To reduce non‑neural sources of variability, the researchers first standardized the recordings to account for anatomical differences such as head size. They then compared ABR waveforms from newborns who were later clinically diagnosed with ASD to matched newborns who did not receive such a diagnosis. The infants who later developed ASD showed consistently delayed ABR wave components and reduced access to certain sound frequencies.
Torres emphasized that, by the time many children receive an autism diagnosis—often at ages three years or older in the United States and sometimes much later in other countries—their nervous systems have already adopted compensatory patterns and alternative circuitry. Detecting atypical development in the neonatal period could allow clinicians and therapists to support sensory processing and learning while neural plasticity is greatest.
The findings offer possible explanations for early developmental differences observed in language acquisition, sensory processing and motor control—domains that are essential for social interaction and communication. They may also shed light on why some young autistic children display repetitive motions, increased motor noise, or heightened and unexpected responses to sensory stimuli.
The research team proposes that early identification using ABR—already widely used in hospitals for newborn hearing screening—could be expanded to produce a standardized digital biomarker for neurodevelopmental derailment. This biomarker would not only flag infants who may be at risk but also define concrete targets for personalized early interventions that align with the rapid, nonlinear pace of brain development during infancy.
“Repetitive or ritualistic behaviors often described in autism may in some cases reflect adaptations of a system operating with different timing and circuitry, yet attempting to communicate and regulate itself,” Torres said. “Our results encourage a rethinking of how we define and detect autism, shifting toward earlier, physiology‑based screening.”
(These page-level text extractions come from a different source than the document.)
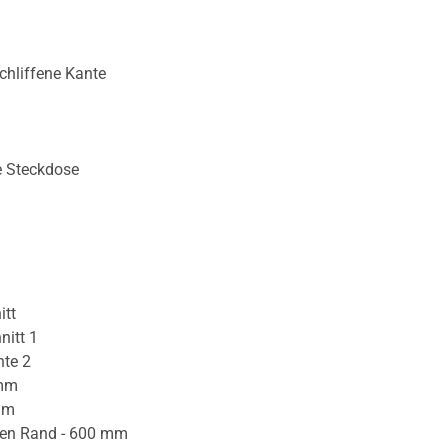
chliffene Kante
e Steckdose
itt
nitt 1
nte 2
 mm
mm
ren Rand - 600 mm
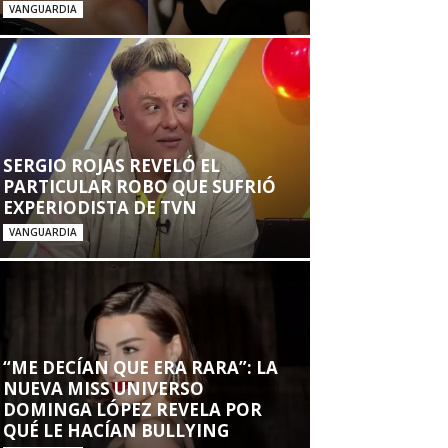
VANGUARDIA
SERGIO ROJAS REVELÓ EL
PARTICULAR ROBO QUE SUFRIÓ
EXPERIODISTA DE TVN
VANGUARDIA
“ME DECÍAN QUE ERA RARA”: LA
NUEVA MISS UNIVERSO
DOMINGA LÓPEZ REVELA POR
QUÉ LE HACÍAN BULLYING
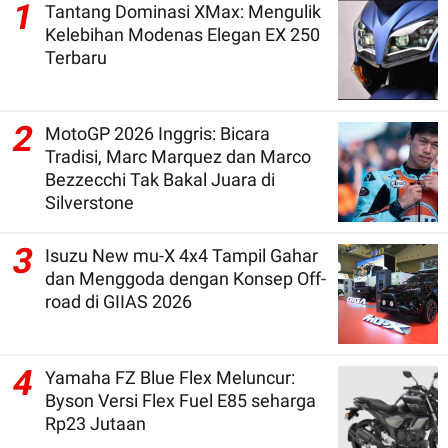
1
Tantang Dominasi XMax: Mengulik
Kelebihan Modenas Elegan EX 250
Terbaru
2
MotoGP 2026 Inggris: Bicara
Tradisi, Marc Marquez dan Marco
Bezzecchi Tak Bakal Juara di
Silverstone
3
Isuzu New mu-X 4x4 Tampil Gahar
dan Menggoda dengan Konsep Off-
road di GIIAS 2026
4
Yamaha FZ Blue Flex Meluncur:
Byson Versi Flex Fuel E85 seharga
Rp23 Jutaan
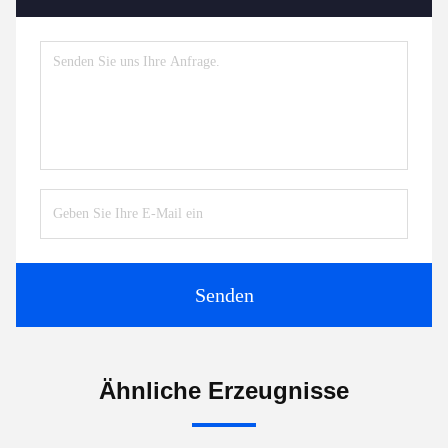
Senden
Ähnliche Erzeugnisse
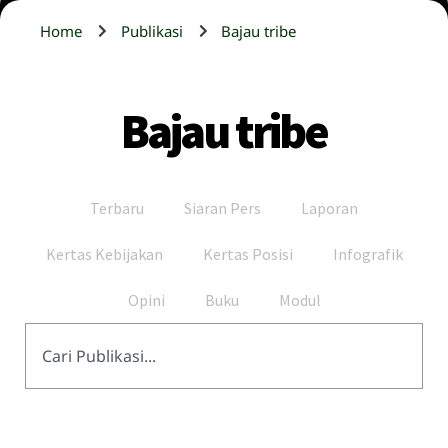
Home
Publikasi
Bajau tribe
Bajau tribe
Terbaru
Siaran Pers
Laporan
Kertas Kebijakan
Kertas Posisi
Infografik
Opini
Buku
Modul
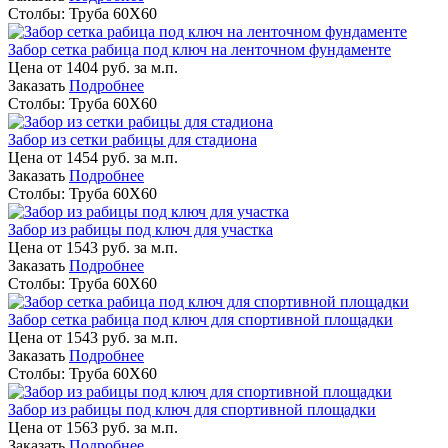
Столбы:
Труба 60Х60
Забор сетка рабица под ключ на ленточном фундаменте
Цена от
1404
руб. за м.п.
Заказать
Подробнее
Столбы:
Труба 60Х60
Забор из сетки рабицы для стадиона
Цена от
1454
руб. за м.п.
Заказать
Подробнее
Столбы:
Труба 60Х60
Забор из рабицы под ключ для участка
Цена от
1543
руб. за м.п.
Заказать
Подробнее
Столбы:
Труба 60Х60
Забор сетка рабица под ключ для спортивной площадки
Цена от
1543
руб. за м.п.
Заказать
Подробнее
Столбы:
Труба 60Х60
Забор из рабицы под ключ для спортивной площадки
Цена от
1563
руб. за м.п.
Заказать
Подробнее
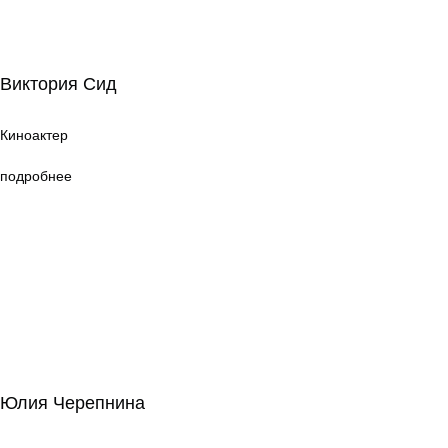
Виктория Сид
Виктория Сид
Киноактер
Киноактер
подробнее
Юлия Черепнина
Юлия Черепнина
Киноактер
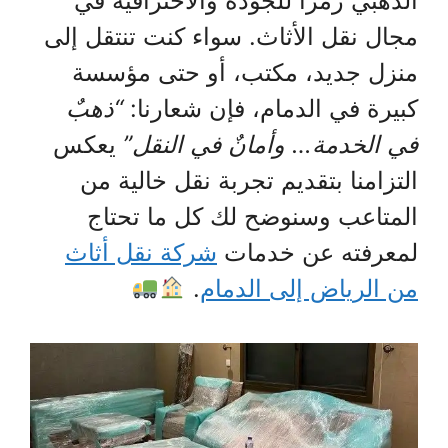
الذهبي رمزًا للجودة والاحترافية في
مجال نقل الأثاث. سواء كنت تنتقل إلى
منزل جديد، مكتب، أو حتى مؤسسة
كبيرة في الدمام، فإن شعارنا:
“ذهبٌ
في الخدمة… وأمانٌ في النقل”
يعكس
التزامنا بتقديم تجربة نقل خالية من
المتاعب وسنوضح لك كل ما تحتاج
لمعرفته عن خدمات
شركة نقل أثاث
من الرياض إلى الدمام
.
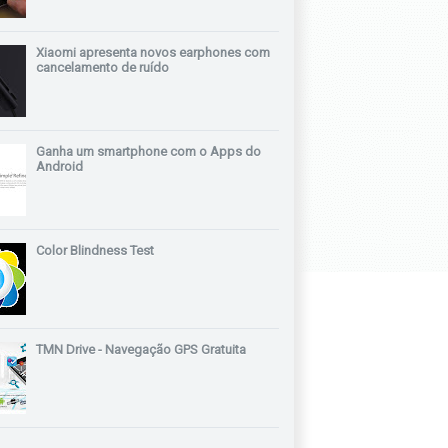
Xiaomi apresenta novos earphones com
cancelamento de ruído
Ganha um smartphone com o Apps do
Android
Color Blindness Test
TMN Drive - Navegação GPS Gratuita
About this neurodevelopment and ASD research news
Author: Press Office
Source: Rutgers University
Contact: Press Office – Rutgers University
Image: The image is in the public domain
Original Research: Open access. “Sensing echoes: temporal misalignment in auditory brainstem responses as the earliest marker of neurodevelopmental derailment” by Elizabeth Torres et al., PNAS Nexus
Abstract
Sensing echoes: temporal misalignment in auditory brainstem responses as the earliest marker of neurodevelopmental derailment
Neurodevelopmental disorders, including autism spectrum disorder, are increasingly diagnosed worldwide, typically after observable deviations from developmental milestones appear around ages three to four and a half years. By that time, brain circuitry has already followed an alternative trajectory. There is thus a pressing need for analytical methods that detect atypical development much earlier and identify actionable treatment targets.
This study integrates neonatal auditory brainstem response data, later clinical diagnoses of autism in those same individuals, and parallel ABR recordings from older infants and children with ASD to develop an early digital screening biomarker. The approach identifies temporal misalignment in auditory processing as a potential earliest indicator of neurodevelopmental derailment in neonates.
Beyond early detection, the work outlines specific targets for intervention and introduces statistical methods designed to guide personalized maturation pathways that align with the accelerated and nonlinear rates of change that characterize early infancy.